The odds of a cut by the futures were 80%. I did not think it would happen.
The Federal Open Market Committee decided today to keep its target for the federal funds rate at 2 percent.
Strains in financial markets have increased significantly and labor markets have weakened further. Economic growth appears to have slowed recently, partly reflecting a softening of household spending. Tight credit conditions, the ongoing housing contraction, and some slowing in export growth are likely to weigh on economic growth over the next few quarters. Over time, the substantial easing of monetary policy, combined with ongoing measures to foster market liquidity, should help to promote moderate economic growth.
Inflation has been high, spurred by the earlier increases in the prices of energy and some other commodities. The Committee expects inflation to moderate later this year and next year, but the inflation outlook remains highly uncertain.

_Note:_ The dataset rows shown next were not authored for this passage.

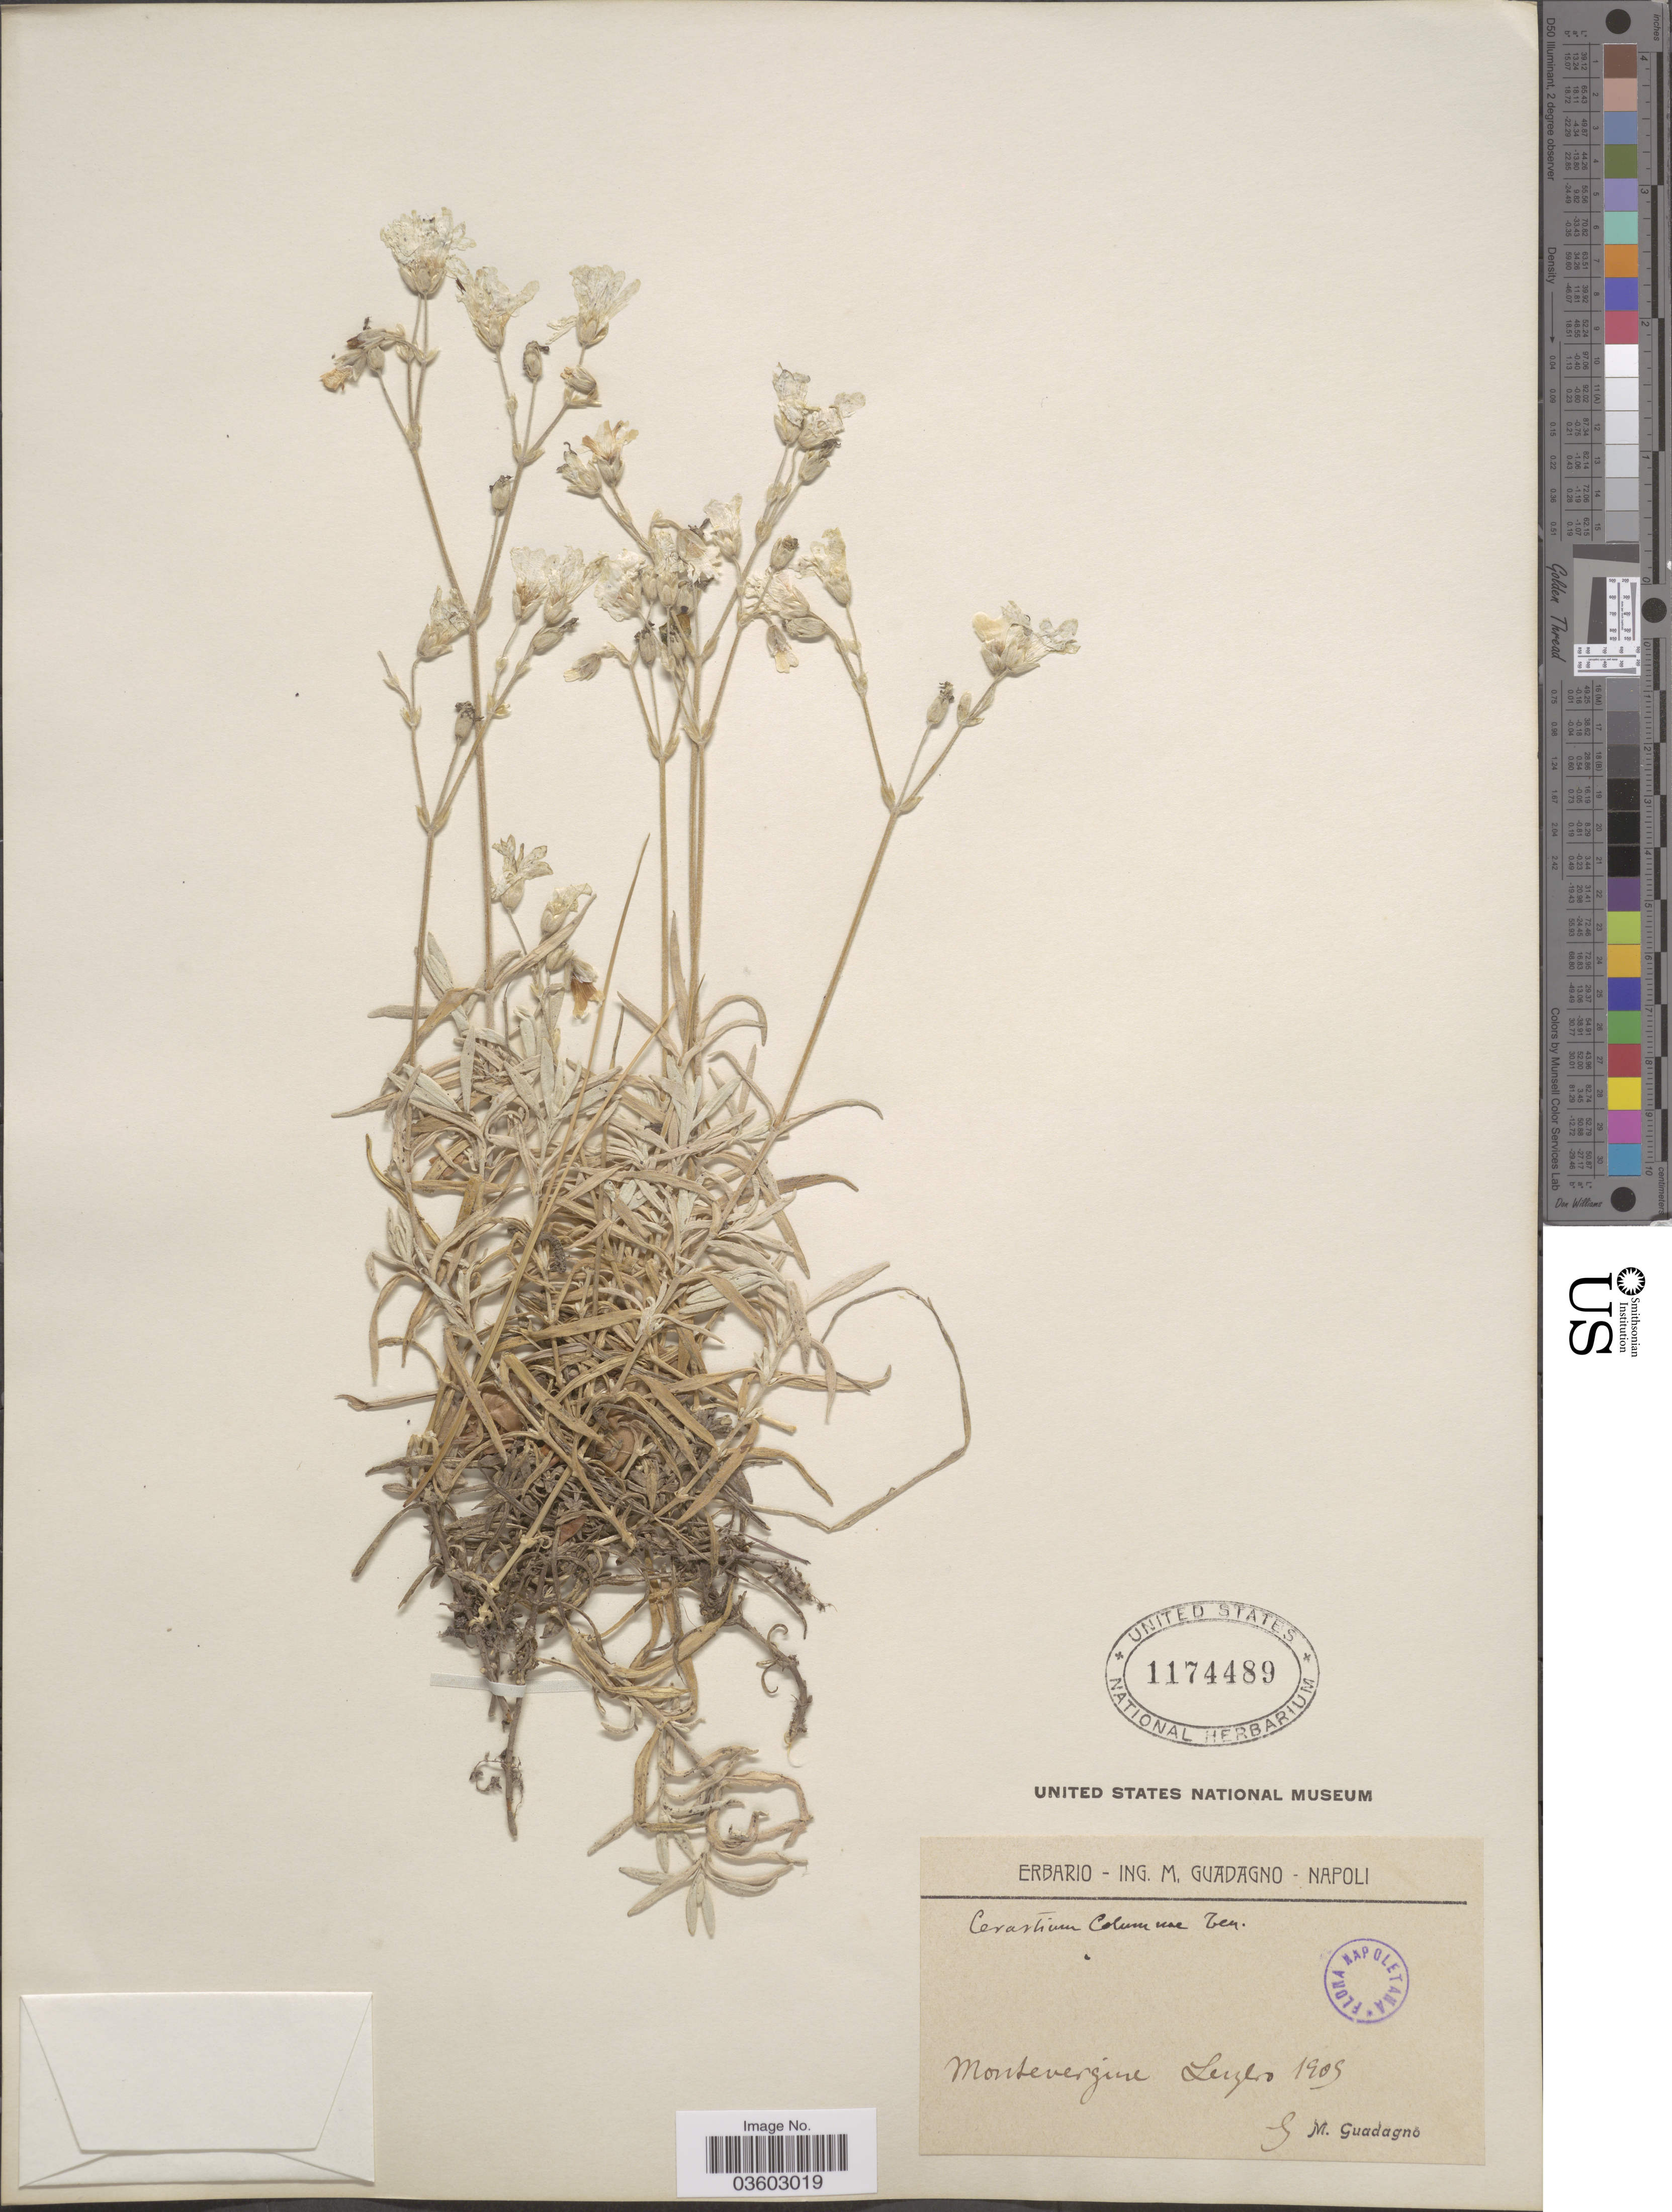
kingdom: Plantae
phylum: Tracheophyta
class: Magnoliopsida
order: Caryophyllales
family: Caryophyllaceae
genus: Cerastium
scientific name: Cerastium columnae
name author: Ten.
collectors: G. Guadagno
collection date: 1905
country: Italy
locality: Montevergine, Lenco. [interpreted]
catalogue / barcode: US 1174489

The downside risks to growth and the upside risks to inflation are both of significant concern to the Committee. The Committee will monitor economic and financial developments carefully and will act as needed to promote sustainable economic growth and price stability.

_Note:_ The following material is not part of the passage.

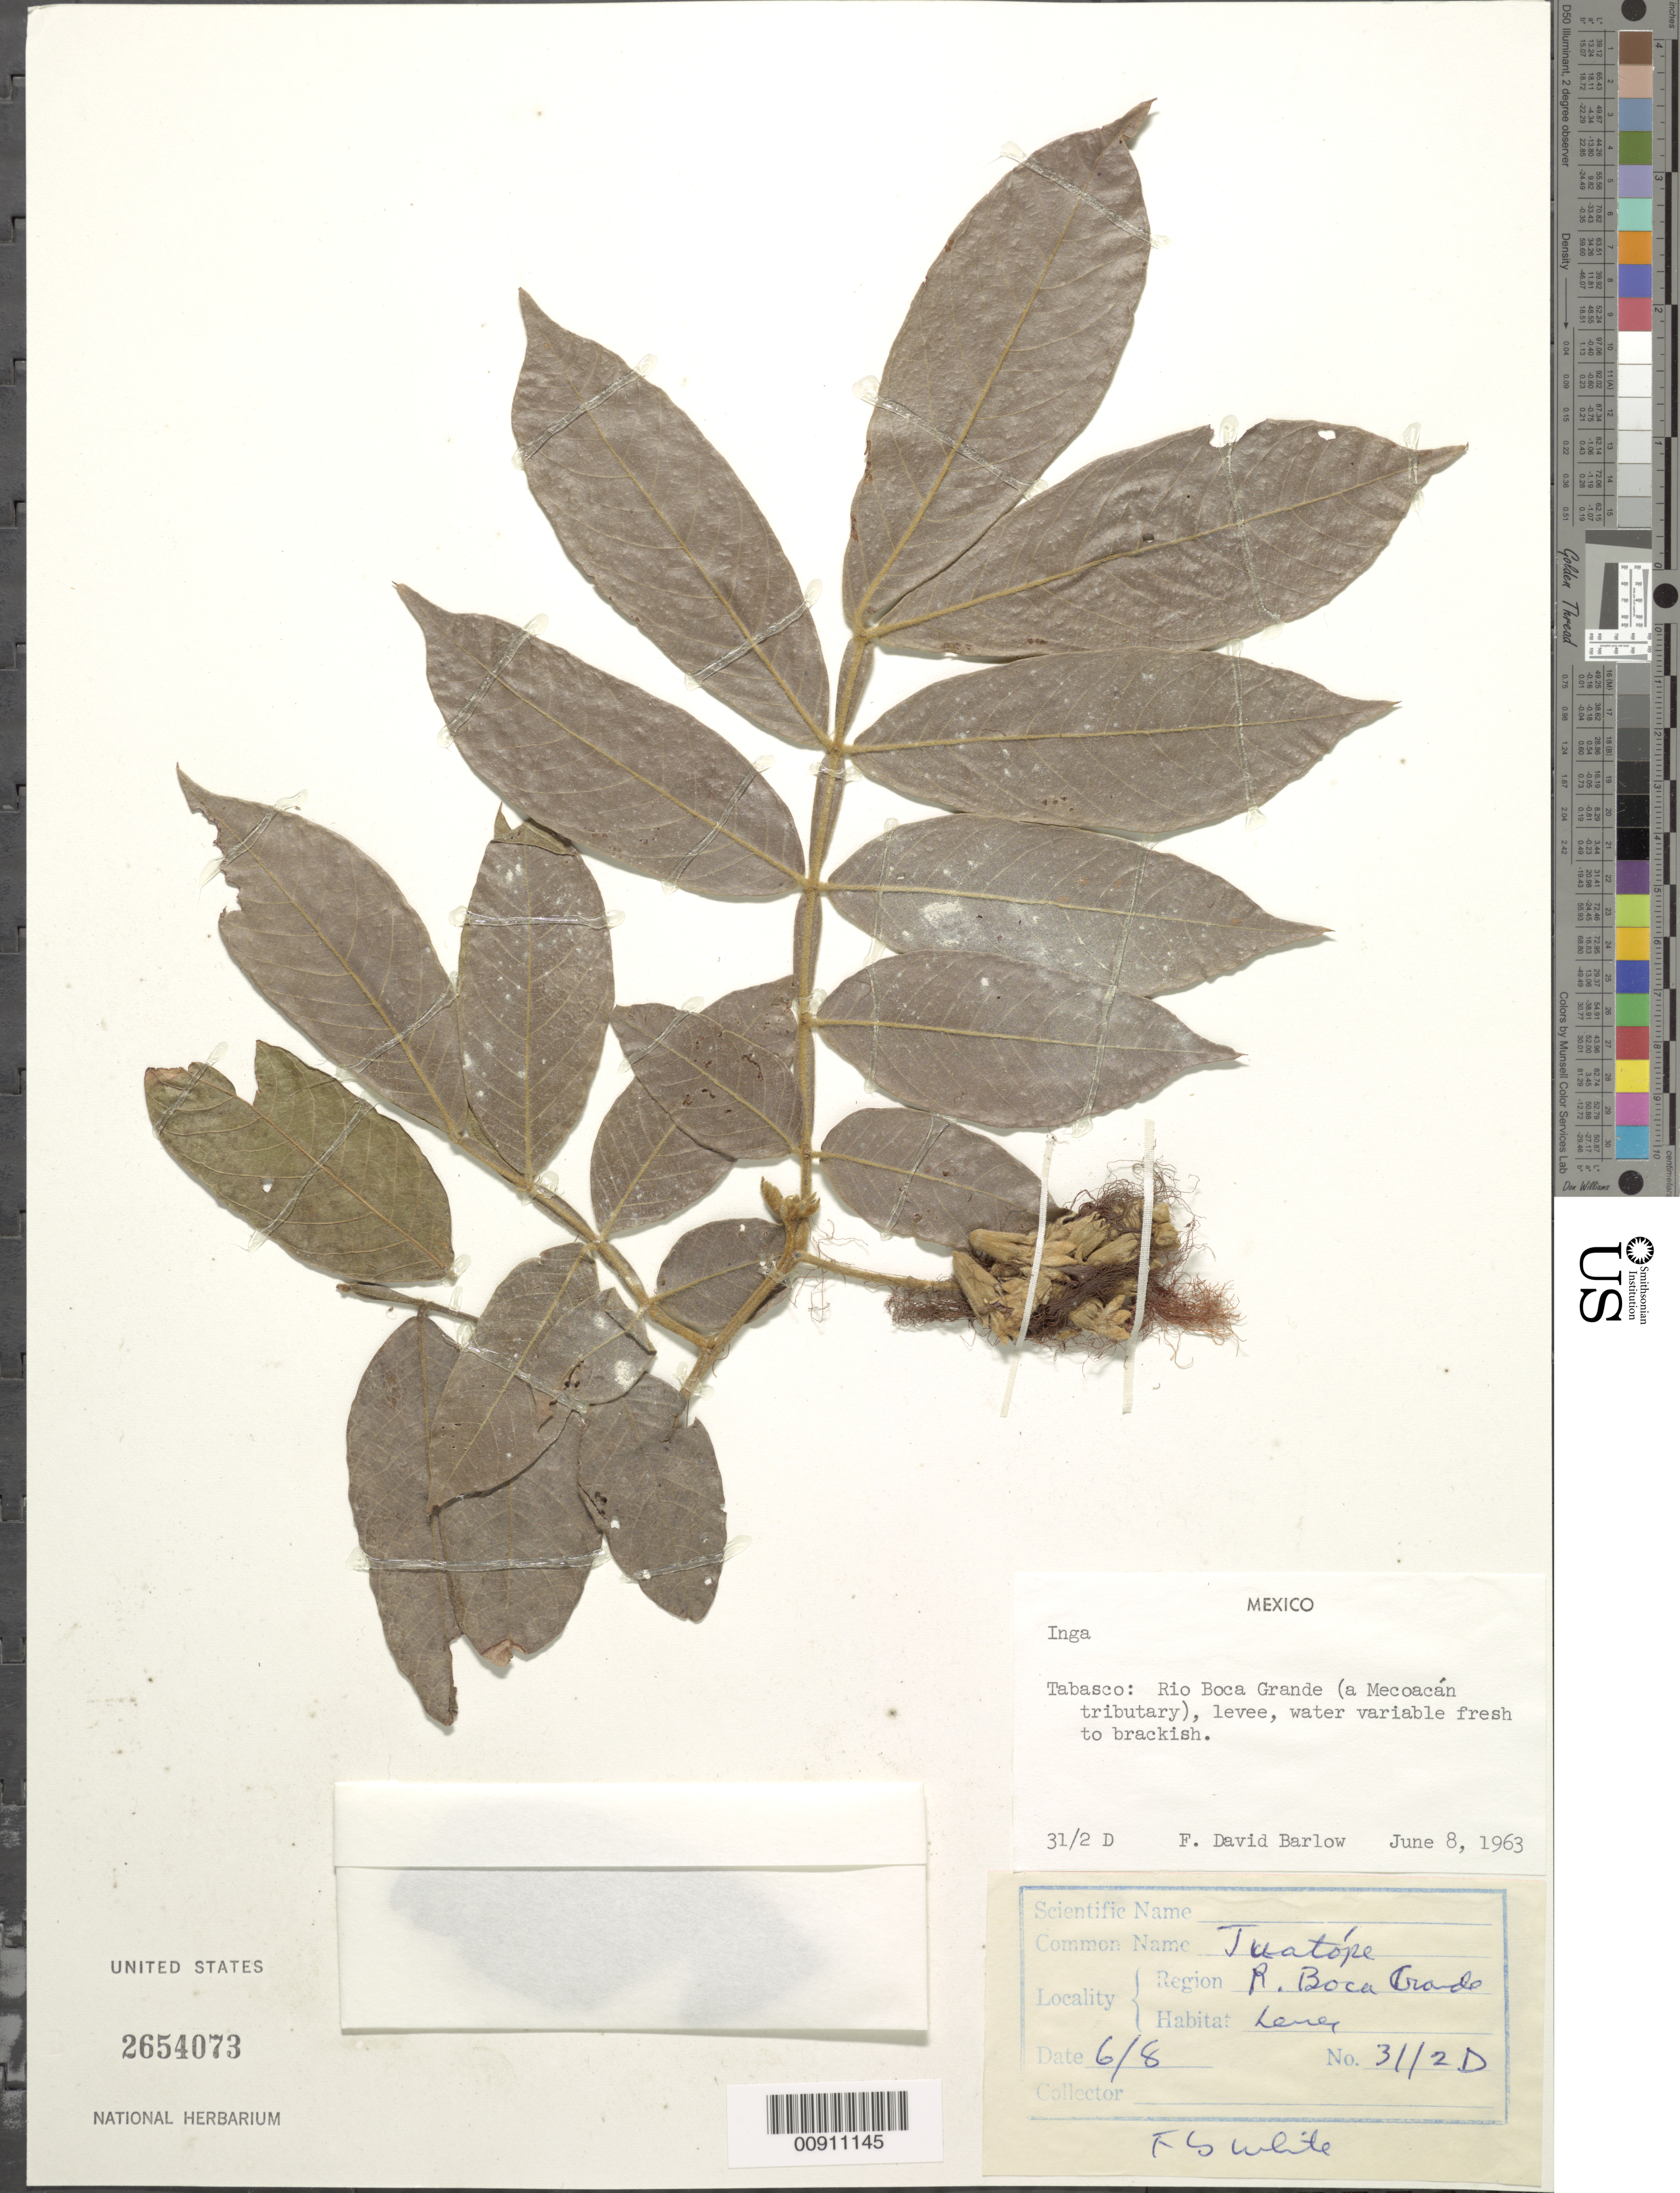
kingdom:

This is the first significant break in Bernanke Fed policy as compared to the Greenspan Fed. Greenspan was always willing to throw a lifeline to the markets in time of turmoil. Furthermore, the Greenspan Fed seldom went against market expectations in a major way.
In terms of market expectations, however, it is important to note that most economists did not agree with expectations the futures market priced in for a cut today.
Tyranny of Zero
My opinion is that Bernanke is worried about the “Tyranny Of Zero” and wants to use his remaining bullets wisely. Japan reduced rates to 0% and once at zero there is nothing more that can be done.